The Antonivka Railway Bridge (Антонівський залізничний міст) was a single-track railway bridge over the Dnieper, in the Kherson Oblast in southern Ukraine. It connected rail networks in Ukraine on either side of Dnieper. The Kherson–Kerch Railway line ran over the bridge. The bridge was destroyed after the retreat of Russian troops in November 2022.

==Geographical location==
The bridge is located at kilometre 43.5 of the river near the confluence of the Inhulets and the Dnieper and six kilometres east of the urban settlement of Antonivka, in Kherson, after which it was named.

==History==
The construction of the bridge began in 1939, but with the beginning of the German-Soviet war it was interrupted after the first pillars had been installed. The Germans built a railway bridge some distance downstream, which was destroyed during the war.

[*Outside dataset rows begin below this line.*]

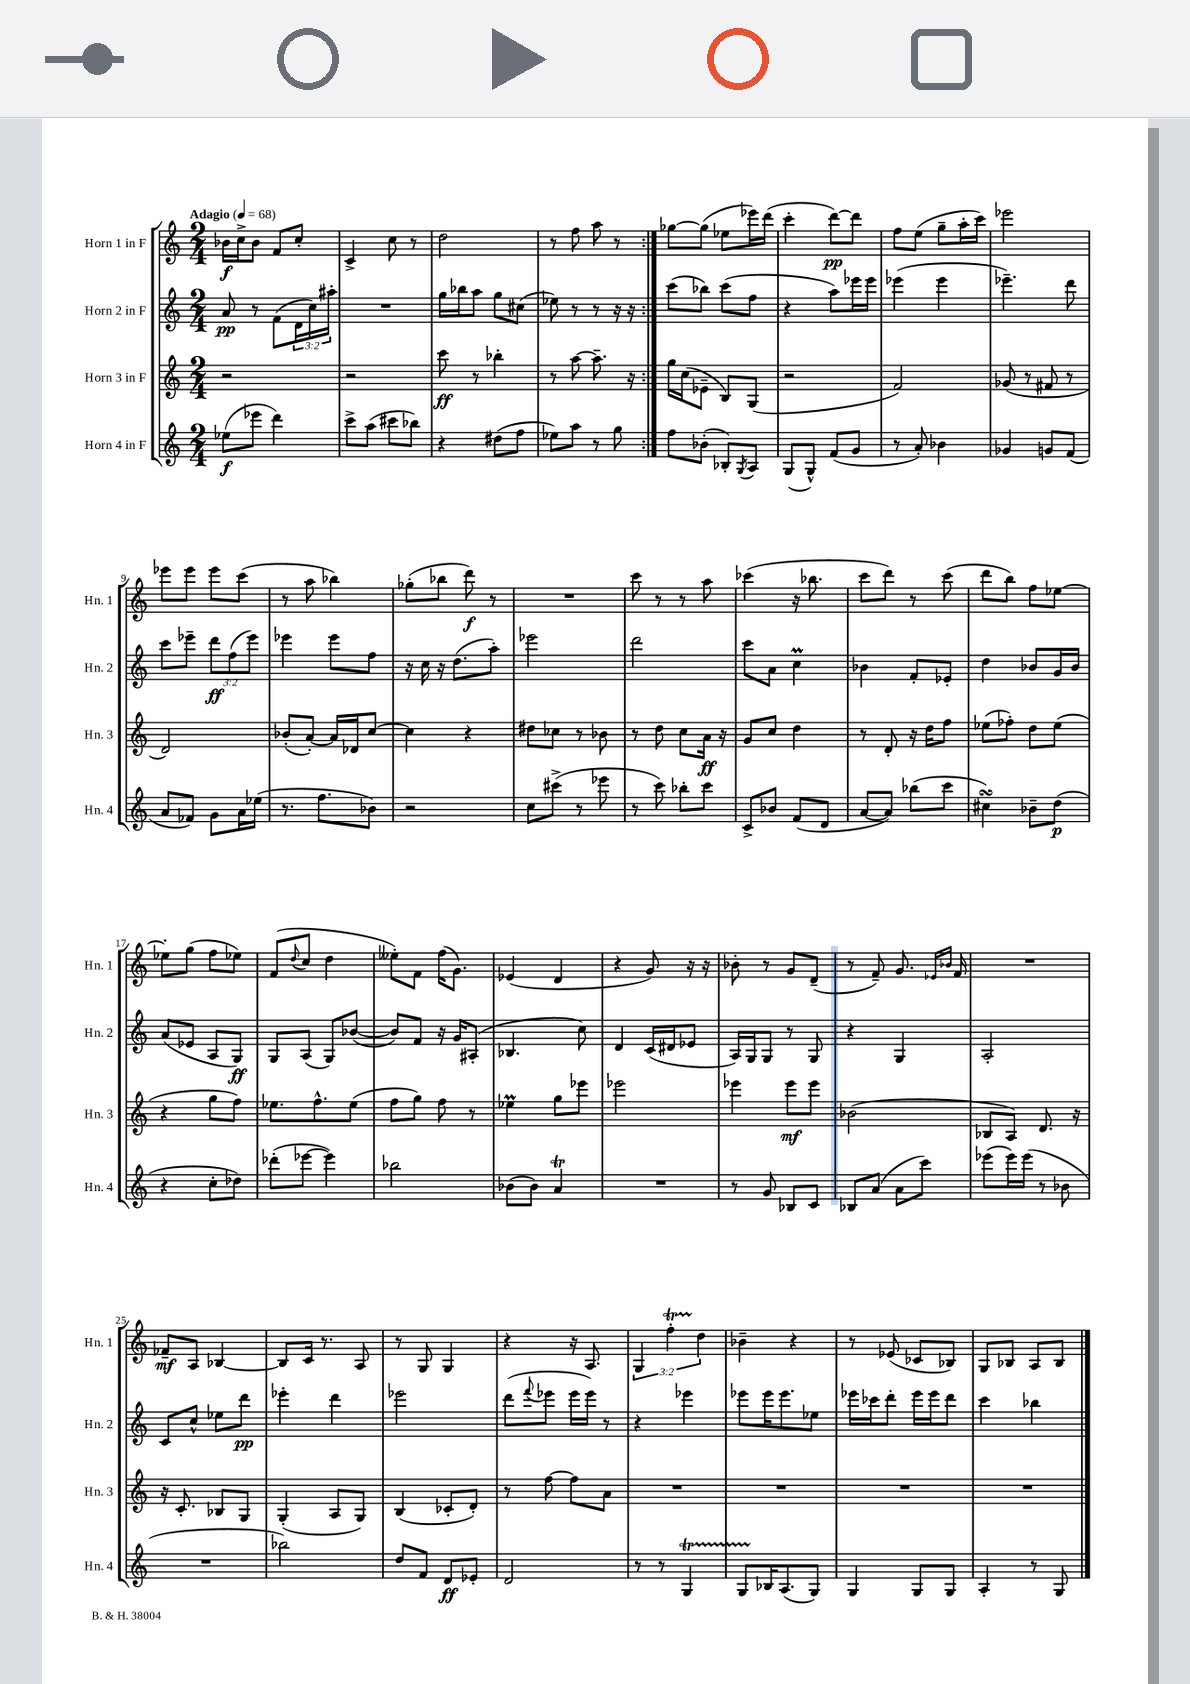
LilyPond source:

<<
\new StaffGroup <<
\new Staff = "s0" \with { instrumentName = "Horn 1 in F" shortInstrumentName = "Hn. 1" } {
    \clef treble \key c \major \numericTimeSignature \time 2/4 \override Staff.TupletNumber.text = #tuplet-number::calc-fraction-text \tempo "Adagio" 4 = 68
    \repeat volta 2 { bes'16\f c''16-> bes'8 f'8 c''8-. |
    c'4-> c''8 r8 |
    d''2 |
    r8 f''8 a''8 r8 | }
    ges''8~ ges''8( ees''8 ees'''16) d'''16( |
    c'''4-. d'''8~\pp) d'''8 |
    f''8 e''8( g''8-- a''16-. c'''16) |
    ees'''2 |
    ees'''8 ees'''8 ees'''8 c'''8( |
    r8 a''8 bes''4) |
    ges''8-.( bes''8 d'''8\f) r8 |
    R2 |
    c'''8 r8 r8 a''8 |
    ces'''4( r16 bes''8. |
    c'''8 d'''8) r8 c'''8( |
    d'''8 b''8) f''8 ees''8~ |
    ees''8-. g''8( f''8 ees''8) |
    f'8( \appoggiatura { d''8 } c''8 d''4 |
    eeses''8-.) f'8 f''16( g'8.) |
    ees'4( d'4 |
    r4 g'8) r16 r16 |
    bes'8-. r8 g'8 d'8--( |
    r8 f'8--) g'8. \grace { ees'16 bes'16 } f'16 |
    R2 |
    fes'8--\mf a8 bes4~ |
    bes8 c'16 r8. a8 |
    r8 g8 g4 |
    r4 r16 a8. |
    \tuplet 3/2 { g4 f''4-.\startTrillSpan d''4\stopTrillSpan } |
    bes'4-- r4 |
    r8 ees'8( ces'8 bes8) |
    g8 bes8 a8 bes8 \bar "|." |
}
\new Staff = "s1" \with { instrumentName = "Horn 2 in F" shortInstrumentName = "Hn. 2" } {
    \clef treble \key c \major \numericTimeSignature \time 2/4 \override Staff.TupletNumber.text = #tuplet-number::calc-fraction-text
    \repeat volta 2 { a'8\pp r8 f'8( \tuplet 3/2 { d'16 c''16) ais''16-. } |
    R2 |
    g''16 bes''16 a''8 g''8 cis''8( |
    ees''8) r8 r8 r16 r16 | }
    c'''8( bes''8) c'''8( f''8 |
    r4 a''8) ees'''16 ees'''16 |
    ees'''4( ees'''4 |
    ees'''4.--) d'''8 |
    c'''8 ees'''8-- \tuplet 3/2 { d'''8\ff f''8( ees'''8) } |
    ees'''4 ees'''8 f''8 |
    r16 c''16 r16 d''8.( a''8-.) |
    ees'''2 |
    d'''2 |
    c'''8 a'8 c''4\prall |
    bes'4 f'8-. ees'8-. |
    d''4 bes'8 g'16 bes'16 |
    a'8( ees'8 a8 g8\ff) |
    g8 a8( g8) bes'8~( |
    bes'8) f'8 r16 g'16 ais8-.( |
    bes4. c''8) |
    d'4 c'16( dis'16 ees'8 |
    a16) g16 g8 r8 g8 |
    r4 g4 |
    a2-. |
    c'8 c''8-^ ees''8 d'''8\pp |
    ees'''4-. d'''4 |
    ees'''2 |
    d'''8( \appoggiatura { f'''8 } ees'''8 ees'''16 ees'''16) r8 |
    r4 ees'''4 |
    ees'''8 ees'''16 ees'''8. ees''8 |
    ees'''16 ces'''16 d'''8-. ees'''16 ees'''16 d'''8 |
    c'''4 bes''4 \bar "|." |
}
\new Staff = "s2" \with { instrumentName = "Horn 3 in F" shortInstrumentName = "Hn. 3" } {
    \clef treble \key c \major \numericTimeSignature \time 2/4
    \repeat volta 2 { r2 |
    r2 |
    c'''8\ff r8 bes''4-. |
    r8 a''8~ a''8.-- r16 | }
    g''16 c''16( ees'8-- b8) g8( |
    r2 |
    f'2) |
    ges'8( r8 fis'8 r8 |
    d'2) |
    bes'8-.( a'8~-.) a'16 des'16 c''8~ |
    c''4 r4 |
    dis''8 ces''8 r8 bes'8 |
    r8 d''8 c''8 a'16\ff r16 |
    g'8 c''8 d''4 |
    r8 d'8-. r16 d''16 f''8 |
    ees''8( fes''8-.) d''8 ees''8( |
    r4 g''8 f''8) |
    ees''8. f''8.-^ ees''8( |
    f''8 g''8) f''8 r8 |
    ees''4\prall g''8 ees'''8 |
    ees'''2 |
    ees'''4 ees'''8\mf ees'''8 |
    bes'2( |
    bes8 a8) d'8. r16 |
    r16 c'8.-. bes8 g8 |
    g4-.( a8 g8) |
    b4( ces'8-. d'8-.) |
    r8 f''8~ f''8 a'8 |
    R2 |
    R2 |
    R2 |
    R2 \bar "|." |
}
\new Staff = "s3" \with { instrumentName = "Horn 4 in F" shortInstrumentName = "Hn. 4" } {
    \clef treble \key c \major \numericTimeSignature \time 2/4
    \repeat volta 2 { ees''8\f( ees'''8 d'''4) |
    c'''8-> a''8( cis'''8 bes''8) |
    r4 dis''8( f''8 |
    ees''8) a''8 r8 g''8 | }
    f''8 bes'8-.( bes8-.) \acciaccatura { g8 } a8 |
    g8( g8-^) f'8( g'8 |
    r8 a'8-.) bes'4 |
    ges'4 g'8 f'8( |
    a'8 fes'8) g'8 a'16 ees''16( |
    r8. f''8. bes'8) |
    r2 |
    c''8 cis'''8->( r8 ees'''8 |
    r8 c'''8) bes''8-. c'''8 |
    c'8-> bes'8 f'8( d'8 |
    a'8~ a'8) bes''8( c'''8 |
    cis''4\turn) bes'8-- d''8\p( |
    r4 c''8-. des''8) |
    des'''8-.( ees'''8~ ees'''4) |
    bes''2 |
    bes'8( bes'8) a'4\trill |
    R2 |
    r8 g'8 bes8 c'8 |
    bes8 a'8( a'8 c'''8) |
    ees'''8( ees'''16) ees'''16( r8 bes'8 |
    R2 |
    bes''2) |
    d''8 f'8 d'8\ff ees'8-. |
    d'2 |
    r8 r8 g4\startTrillSpan |
    g8 bes16\stopTrillSpan a8.( g8) |
    g4 g8 g8 |
    a4-. r8 g8 \bar "|." |
}
>>
>>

A railway engineering regiment familiar with overcoming water barriers was commissioned in 1949 to build the nearly one kilometre-long strategic bridge. The railway bridge was put into operation on 12 December 1954.

In the course of the Russian attack on Ukraine beginning in 2022, the bridge became strategically important as a route for Russian troops heading west. After the bridge had fallen into Russian hands during the first days of the war, it was made impassable by Ukrainian air raids during the summer of 2022. The bridge was completely destroyed in November 2022 during the withdrawal of Russian troops from the right bank of the Dnieper, as was the nearby Antonivka Road Bridge.